In a recent issue of the Washington Post Book Review, Tom Ricks, the Post’s Senior Military Correspondent, calls Piers Mackesy’s book on the “strategic history” of the American Revolution, “the single best such work that I have ever encountered.” [Piers Mackesy, The War for America, 1775-1783; originally published in 1964; paperback, 1993, with an introduction by John Shy]

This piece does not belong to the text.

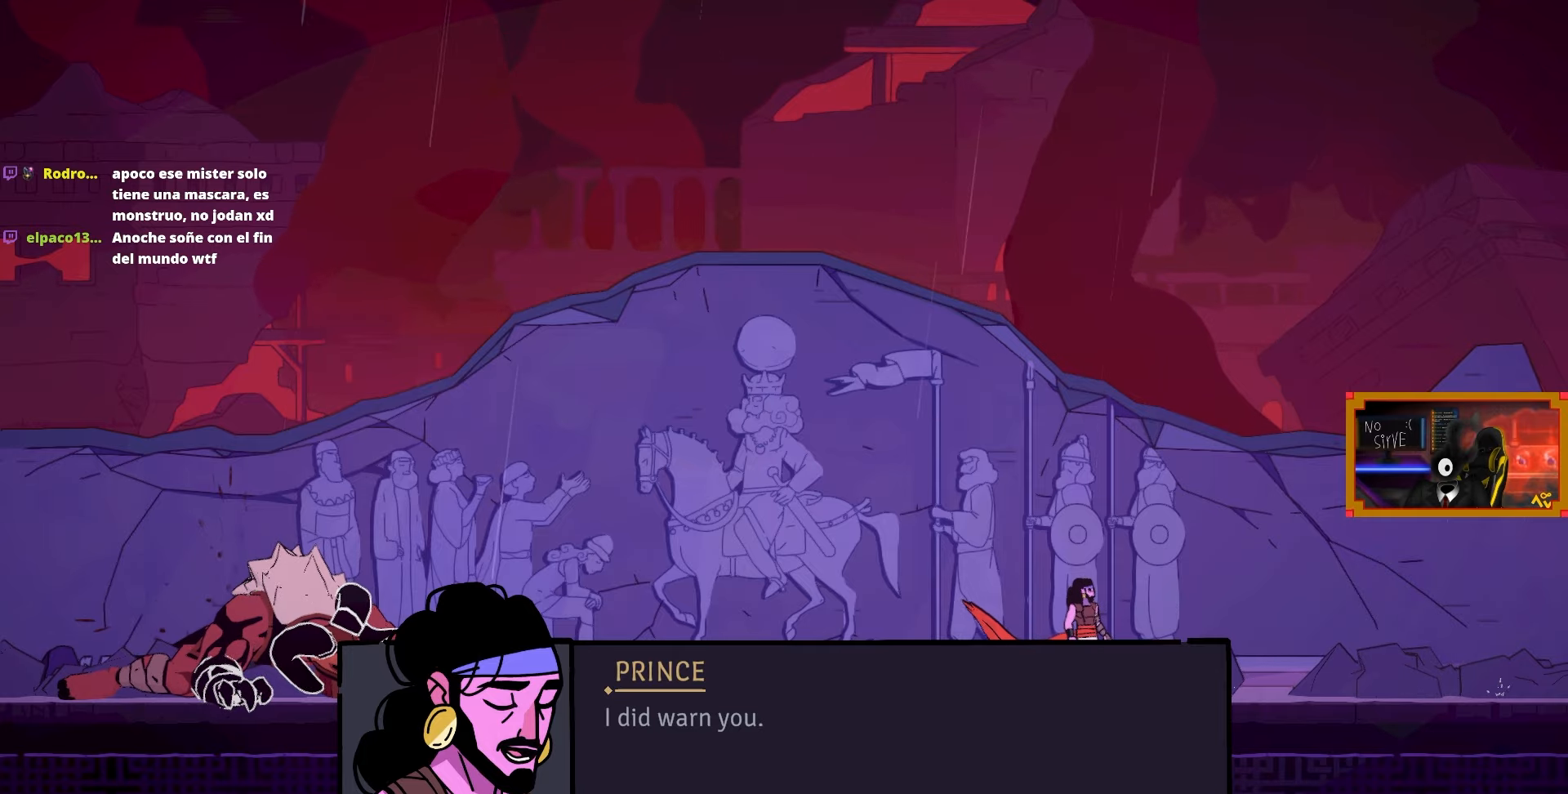
Gameplay with a controller (PlayStation layout); each line is a JSON object with the inputs held at the frame after it. "events" lists button and stick changes between this image and that frame as [ms after this image, input, new state], when the widget could be followed in between.
{"buttons": [], "left_stick": "center", "right_stick": "center", "events": [[117, "CROSS", "down"], [217, "CROSS", "up"]]}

Ricks, a prominent critic of the U.S. strategic campaign in Iraq, naturally sees parallels between the two conflicts. The British were overoptimistic about the military advantages they held in America; were unable to understand the nature of the war they were fighting; and failed adequately protect and utilize their local allies. “By the final years of the Revolutionary War, the British more or less came to understand what they should have been doing,” Ricks writes. “Their generals needed to take more risks, they realized. More important, they needed to hold land that was cleared of rebel influence.” The anti-war opposition in London eventually brought down Lord North’s government after the debacle at Yorktown; but the successor Ministry in turn was toppled because of its role in negotiating a generous peace with the rebels.

Ricks recognizes the problems of facile comparisons between any two conflicts and his application of Mackesy’s conclusions is subject to debate; but he is certainly correct to identify The War for America as a standard of scholarly excellence and objectivity. Along these lines one also thinks of Reed Brownings’ The War of the Austrian Succession, which Bill Rood strongly recommends.